Explanations of Latent Inhibition:
- Habituation of the Orienting Response: Orienting response (dishabituation occurs when attention is redirected to a stimulus but the nature of the stimulus has changed, for example sensitization occurs when you first hear the laundry and orient yourself to it but then you habituate and are not aware of it.). Studies were done to test the orienting response as a method of contradicting the effects of latent inhibition, but not proven.
- Competing and Complementing Responses: Another explanation was maybe that the learned response to the pre exposed stimulus was not compatible with the later response when paired with another stimuli, but this was also not proven.
- Conditioned Inhibition: the definition of this is a stimulus which only comes through learning to specifically interfere with excitation. They way to identify this is with 2 steps: summation of a known excitor and retardation of the development of a conditioned reflex. -> Experiments have found that latent inhibition is not the same as conditioned inhibition which would make sense. In my head its that conditioned inhibition takes another stimulus to cause the conditioning and pre-exposing a stimuli with no reinforcement is not a strong enough force to be inhibitory but rather gets ignored because it didn’t serve a purpose or have significance to be remembered. This can still be paired with another stimulus and learned just at a slower rate b/c of the pre-exposure as the subject tries to learn that this innocuous cue is actually a precursor to another dangerous cue.
Conclusion:
- There is no strong support for a single claim to latent inhibition, some studies with the drug scopalomine have found that they reduce the amount of habituation that can occur from repeated stimulation as a result of an anticholinergic effect.
- Another study used lesions in certain parts of the brain like hippocampal lesions, neocortical lesions and no lesions, they found that the neocortical and non lesion showed evidence of latent inhibition but hippocampectomized there was no difference b/t pre exposed groups and no pre exposure groups.

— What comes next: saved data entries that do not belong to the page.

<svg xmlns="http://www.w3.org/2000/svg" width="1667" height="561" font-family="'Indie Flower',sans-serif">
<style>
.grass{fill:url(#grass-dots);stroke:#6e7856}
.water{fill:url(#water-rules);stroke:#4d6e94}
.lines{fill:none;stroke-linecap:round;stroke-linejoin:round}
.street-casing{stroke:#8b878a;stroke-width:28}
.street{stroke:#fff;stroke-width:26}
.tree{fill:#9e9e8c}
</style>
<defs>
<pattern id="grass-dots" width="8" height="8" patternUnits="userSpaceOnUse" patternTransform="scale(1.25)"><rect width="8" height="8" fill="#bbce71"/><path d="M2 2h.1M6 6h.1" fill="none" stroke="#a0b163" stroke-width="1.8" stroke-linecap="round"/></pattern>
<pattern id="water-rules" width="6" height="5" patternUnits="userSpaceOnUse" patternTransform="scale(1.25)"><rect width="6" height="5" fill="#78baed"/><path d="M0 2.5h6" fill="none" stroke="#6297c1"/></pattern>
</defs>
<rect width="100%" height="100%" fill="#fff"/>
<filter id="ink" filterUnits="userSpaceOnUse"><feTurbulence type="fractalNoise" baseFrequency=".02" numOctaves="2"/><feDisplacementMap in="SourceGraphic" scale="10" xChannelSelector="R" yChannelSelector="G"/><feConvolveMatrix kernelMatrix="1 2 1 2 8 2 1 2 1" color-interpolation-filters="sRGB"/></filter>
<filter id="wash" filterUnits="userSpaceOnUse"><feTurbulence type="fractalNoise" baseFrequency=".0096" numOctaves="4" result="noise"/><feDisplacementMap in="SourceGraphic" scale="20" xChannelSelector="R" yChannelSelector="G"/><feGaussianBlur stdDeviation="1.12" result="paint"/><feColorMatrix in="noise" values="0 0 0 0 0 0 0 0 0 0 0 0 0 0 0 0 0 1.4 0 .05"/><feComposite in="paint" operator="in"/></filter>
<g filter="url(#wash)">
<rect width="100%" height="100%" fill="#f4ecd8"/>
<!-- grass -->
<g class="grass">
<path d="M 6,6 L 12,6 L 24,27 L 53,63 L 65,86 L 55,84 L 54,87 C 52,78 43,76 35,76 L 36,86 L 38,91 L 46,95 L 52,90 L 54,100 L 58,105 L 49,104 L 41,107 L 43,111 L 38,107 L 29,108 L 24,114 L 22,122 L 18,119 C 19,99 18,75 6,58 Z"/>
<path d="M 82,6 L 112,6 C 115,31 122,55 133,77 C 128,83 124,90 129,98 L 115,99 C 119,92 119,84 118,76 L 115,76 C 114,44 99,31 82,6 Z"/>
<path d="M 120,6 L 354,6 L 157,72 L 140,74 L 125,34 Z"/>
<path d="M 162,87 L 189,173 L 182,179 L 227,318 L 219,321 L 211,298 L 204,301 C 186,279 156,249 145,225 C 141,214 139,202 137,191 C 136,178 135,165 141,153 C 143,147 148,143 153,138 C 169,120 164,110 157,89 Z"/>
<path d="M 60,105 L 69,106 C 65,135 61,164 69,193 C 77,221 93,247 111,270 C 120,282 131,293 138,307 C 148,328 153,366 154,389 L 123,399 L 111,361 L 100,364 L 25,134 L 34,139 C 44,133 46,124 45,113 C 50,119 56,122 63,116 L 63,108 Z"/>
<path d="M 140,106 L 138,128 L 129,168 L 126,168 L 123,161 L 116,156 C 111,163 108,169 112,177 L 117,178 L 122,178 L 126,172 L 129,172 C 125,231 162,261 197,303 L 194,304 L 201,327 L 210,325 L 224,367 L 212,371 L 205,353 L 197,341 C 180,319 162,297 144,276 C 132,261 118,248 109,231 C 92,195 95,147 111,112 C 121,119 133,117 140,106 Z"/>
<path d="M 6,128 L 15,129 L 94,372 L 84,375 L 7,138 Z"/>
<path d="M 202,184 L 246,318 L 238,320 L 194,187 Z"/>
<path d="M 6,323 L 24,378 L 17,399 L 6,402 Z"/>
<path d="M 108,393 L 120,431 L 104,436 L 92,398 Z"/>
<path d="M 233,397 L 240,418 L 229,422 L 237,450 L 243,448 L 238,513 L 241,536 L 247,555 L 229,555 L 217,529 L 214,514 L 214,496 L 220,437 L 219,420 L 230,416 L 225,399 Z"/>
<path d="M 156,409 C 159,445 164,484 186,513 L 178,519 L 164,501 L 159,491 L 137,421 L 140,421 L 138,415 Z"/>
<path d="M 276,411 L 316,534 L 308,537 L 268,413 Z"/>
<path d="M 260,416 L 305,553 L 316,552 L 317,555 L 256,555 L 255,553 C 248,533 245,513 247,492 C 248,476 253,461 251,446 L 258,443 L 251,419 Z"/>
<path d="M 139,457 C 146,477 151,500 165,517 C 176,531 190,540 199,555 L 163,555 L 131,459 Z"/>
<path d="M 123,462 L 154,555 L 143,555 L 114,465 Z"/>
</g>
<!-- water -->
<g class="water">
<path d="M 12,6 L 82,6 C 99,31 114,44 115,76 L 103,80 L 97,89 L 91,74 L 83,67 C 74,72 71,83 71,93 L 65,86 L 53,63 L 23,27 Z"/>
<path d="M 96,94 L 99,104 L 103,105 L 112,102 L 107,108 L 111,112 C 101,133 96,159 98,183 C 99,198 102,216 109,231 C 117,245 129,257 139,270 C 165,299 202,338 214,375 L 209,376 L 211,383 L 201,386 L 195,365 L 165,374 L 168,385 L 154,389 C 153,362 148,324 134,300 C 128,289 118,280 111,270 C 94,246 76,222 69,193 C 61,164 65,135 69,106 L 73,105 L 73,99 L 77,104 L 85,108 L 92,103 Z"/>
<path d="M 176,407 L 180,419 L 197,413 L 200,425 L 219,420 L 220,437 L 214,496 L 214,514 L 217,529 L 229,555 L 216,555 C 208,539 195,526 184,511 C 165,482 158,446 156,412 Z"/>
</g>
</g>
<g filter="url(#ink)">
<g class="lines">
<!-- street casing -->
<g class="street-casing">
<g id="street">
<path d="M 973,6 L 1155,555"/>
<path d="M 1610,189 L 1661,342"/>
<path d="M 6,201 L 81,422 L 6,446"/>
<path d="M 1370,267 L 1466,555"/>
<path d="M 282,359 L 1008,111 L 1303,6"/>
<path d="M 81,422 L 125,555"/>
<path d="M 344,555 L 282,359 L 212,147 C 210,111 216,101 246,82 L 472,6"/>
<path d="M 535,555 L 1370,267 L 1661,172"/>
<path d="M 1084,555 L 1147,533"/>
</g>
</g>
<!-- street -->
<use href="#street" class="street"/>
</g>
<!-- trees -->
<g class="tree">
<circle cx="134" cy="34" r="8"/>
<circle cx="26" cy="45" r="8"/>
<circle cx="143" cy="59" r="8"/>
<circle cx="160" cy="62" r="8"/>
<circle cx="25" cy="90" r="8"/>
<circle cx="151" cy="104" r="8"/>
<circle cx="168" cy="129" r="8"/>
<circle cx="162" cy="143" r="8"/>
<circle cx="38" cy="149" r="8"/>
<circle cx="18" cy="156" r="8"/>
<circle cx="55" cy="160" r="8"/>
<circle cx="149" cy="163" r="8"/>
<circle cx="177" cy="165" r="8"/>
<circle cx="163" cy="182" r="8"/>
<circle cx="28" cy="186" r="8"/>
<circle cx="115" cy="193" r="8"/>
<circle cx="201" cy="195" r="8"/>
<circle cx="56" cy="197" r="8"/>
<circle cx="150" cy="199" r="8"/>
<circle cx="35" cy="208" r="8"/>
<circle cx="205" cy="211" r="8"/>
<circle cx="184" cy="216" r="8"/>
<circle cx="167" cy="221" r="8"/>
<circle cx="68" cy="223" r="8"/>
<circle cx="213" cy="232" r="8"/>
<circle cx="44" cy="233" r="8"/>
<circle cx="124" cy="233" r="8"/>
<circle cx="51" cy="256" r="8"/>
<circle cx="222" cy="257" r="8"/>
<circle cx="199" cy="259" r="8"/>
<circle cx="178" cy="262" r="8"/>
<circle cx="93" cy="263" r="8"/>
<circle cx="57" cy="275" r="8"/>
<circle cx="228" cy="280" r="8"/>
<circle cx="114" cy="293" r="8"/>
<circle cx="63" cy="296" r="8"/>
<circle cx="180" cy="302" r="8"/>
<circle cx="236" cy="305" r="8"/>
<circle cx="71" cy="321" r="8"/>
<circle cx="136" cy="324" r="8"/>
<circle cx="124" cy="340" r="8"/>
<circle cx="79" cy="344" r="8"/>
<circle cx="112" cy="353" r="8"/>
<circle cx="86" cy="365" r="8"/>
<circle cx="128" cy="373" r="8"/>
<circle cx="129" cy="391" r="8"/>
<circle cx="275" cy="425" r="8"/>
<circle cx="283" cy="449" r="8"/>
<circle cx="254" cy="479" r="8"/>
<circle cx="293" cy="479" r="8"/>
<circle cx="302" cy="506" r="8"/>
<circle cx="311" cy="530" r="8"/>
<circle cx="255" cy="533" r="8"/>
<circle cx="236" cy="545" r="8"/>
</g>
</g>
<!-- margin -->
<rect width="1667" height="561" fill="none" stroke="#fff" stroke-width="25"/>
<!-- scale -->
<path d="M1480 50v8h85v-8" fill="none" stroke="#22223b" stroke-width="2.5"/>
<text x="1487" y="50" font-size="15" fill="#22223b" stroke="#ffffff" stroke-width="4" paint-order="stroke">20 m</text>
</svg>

- Both the drugs and the lesions point to effects in a centrally mediated decrease in attention to the pre exposed stimulus which causes the slow learning later on known as latent inhibition in a normal subject with no lesions or drugs.

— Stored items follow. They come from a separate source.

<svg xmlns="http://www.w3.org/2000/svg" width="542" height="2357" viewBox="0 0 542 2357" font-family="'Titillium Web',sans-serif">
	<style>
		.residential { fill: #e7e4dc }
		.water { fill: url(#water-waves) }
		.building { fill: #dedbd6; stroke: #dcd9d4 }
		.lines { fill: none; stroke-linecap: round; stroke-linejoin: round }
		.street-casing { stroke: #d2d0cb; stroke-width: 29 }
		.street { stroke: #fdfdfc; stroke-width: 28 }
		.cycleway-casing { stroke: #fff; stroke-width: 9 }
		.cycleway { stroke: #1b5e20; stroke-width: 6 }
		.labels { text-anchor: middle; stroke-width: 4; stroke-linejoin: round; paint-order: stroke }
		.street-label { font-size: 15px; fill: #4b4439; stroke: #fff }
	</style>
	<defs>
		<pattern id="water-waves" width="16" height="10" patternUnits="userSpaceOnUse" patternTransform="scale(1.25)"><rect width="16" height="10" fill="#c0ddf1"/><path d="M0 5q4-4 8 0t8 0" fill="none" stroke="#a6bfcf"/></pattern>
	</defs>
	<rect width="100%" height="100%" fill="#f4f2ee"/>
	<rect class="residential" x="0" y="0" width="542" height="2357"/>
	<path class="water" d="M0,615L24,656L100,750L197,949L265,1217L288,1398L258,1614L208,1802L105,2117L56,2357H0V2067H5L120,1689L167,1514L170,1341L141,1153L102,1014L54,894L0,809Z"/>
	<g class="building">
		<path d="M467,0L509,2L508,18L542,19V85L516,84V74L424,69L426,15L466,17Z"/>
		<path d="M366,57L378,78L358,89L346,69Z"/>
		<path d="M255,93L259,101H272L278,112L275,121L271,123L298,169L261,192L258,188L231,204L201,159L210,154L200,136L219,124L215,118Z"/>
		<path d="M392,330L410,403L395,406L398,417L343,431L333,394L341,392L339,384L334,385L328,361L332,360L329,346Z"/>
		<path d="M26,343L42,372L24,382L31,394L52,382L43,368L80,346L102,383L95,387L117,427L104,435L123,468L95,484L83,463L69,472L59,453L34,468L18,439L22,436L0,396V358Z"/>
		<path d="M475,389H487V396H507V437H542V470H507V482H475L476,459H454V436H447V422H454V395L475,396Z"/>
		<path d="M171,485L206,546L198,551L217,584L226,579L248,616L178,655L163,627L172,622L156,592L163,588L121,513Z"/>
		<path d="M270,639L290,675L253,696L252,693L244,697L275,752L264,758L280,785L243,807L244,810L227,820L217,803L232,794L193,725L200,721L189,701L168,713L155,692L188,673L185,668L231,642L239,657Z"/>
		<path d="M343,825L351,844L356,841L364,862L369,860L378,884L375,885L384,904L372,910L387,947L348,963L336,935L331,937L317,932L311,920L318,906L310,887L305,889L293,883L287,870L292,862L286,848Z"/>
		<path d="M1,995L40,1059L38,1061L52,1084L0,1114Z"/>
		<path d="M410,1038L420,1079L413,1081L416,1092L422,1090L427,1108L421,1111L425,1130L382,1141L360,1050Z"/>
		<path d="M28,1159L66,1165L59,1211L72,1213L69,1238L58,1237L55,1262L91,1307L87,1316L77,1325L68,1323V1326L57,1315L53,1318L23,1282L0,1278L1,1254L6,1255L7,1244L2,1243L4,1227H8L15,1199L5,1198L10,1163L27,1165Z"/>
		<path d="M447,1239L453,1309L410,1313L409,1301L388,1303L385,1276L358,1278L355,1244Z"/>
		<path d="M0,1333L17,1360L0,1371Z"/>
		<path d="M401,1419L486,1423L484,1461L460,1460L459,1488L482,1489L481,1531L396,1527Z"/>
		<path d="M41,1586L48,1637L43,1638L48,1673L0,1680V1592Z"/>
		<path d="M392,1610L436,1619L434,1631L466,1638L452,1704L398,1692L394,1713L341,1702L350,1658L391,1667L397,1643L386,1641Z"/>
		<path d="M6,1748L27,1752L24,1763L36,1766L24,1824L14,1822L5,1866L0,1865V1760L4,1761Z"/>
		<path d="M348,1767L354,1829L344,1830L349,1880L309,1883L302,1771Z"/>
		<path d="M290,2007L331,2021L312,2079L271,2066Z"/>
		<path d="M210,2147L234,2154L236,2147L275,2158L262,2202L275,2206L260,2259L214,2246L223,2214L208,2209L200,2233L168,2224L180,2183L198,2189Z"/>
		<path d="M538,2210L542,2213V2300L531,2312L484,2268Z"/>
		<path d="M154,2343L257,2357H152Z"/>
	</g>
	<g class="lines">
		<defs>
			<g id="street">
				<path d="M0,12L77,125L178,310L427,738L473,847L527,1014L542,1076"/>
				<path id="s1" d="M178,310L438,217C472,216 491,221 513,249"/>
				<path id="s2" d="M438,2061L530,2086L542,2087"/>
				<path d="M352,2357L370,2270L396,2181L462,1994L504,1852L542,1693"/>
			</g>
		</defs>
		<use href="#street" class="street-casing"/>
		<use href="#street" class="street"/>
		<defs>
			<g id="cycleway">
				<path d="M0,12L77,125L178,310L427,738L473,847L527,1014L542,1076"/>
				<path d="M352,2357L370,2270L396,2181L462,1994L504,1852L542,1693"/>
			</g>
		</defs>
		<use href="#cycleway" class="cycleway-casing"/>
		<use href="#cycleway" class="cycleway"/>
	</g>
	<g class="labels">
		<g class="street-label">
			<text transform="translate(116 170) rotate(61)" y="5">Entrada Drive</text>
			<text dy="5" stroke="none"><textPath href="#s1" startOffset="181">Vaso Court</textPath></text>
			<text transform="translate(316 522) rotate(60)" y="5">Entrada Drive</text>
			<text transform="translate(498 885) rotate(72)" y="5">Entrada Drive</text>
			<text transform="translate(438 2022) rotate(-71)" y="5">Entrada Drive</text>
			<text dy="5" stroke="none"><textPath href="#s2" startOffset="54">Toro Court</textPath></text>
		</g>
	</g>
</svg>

- Latent inhibition can be narrowed down to 2 reasons: the learning mechanism refers to a general inhibition of both the specific stimulus and other similar stimuli. While the attention mechanism focuses more on saliency of the stimuli and says there is a reduced saliency b/c of the non-reinforced pre-exposure of said stimuli. Problems with the latter theory even though it fits better is the lack of reasoning for a decreased saliency, lack of generalization for other stimuli and the stability of this over time. Therefore both learning and attention theories should be combined.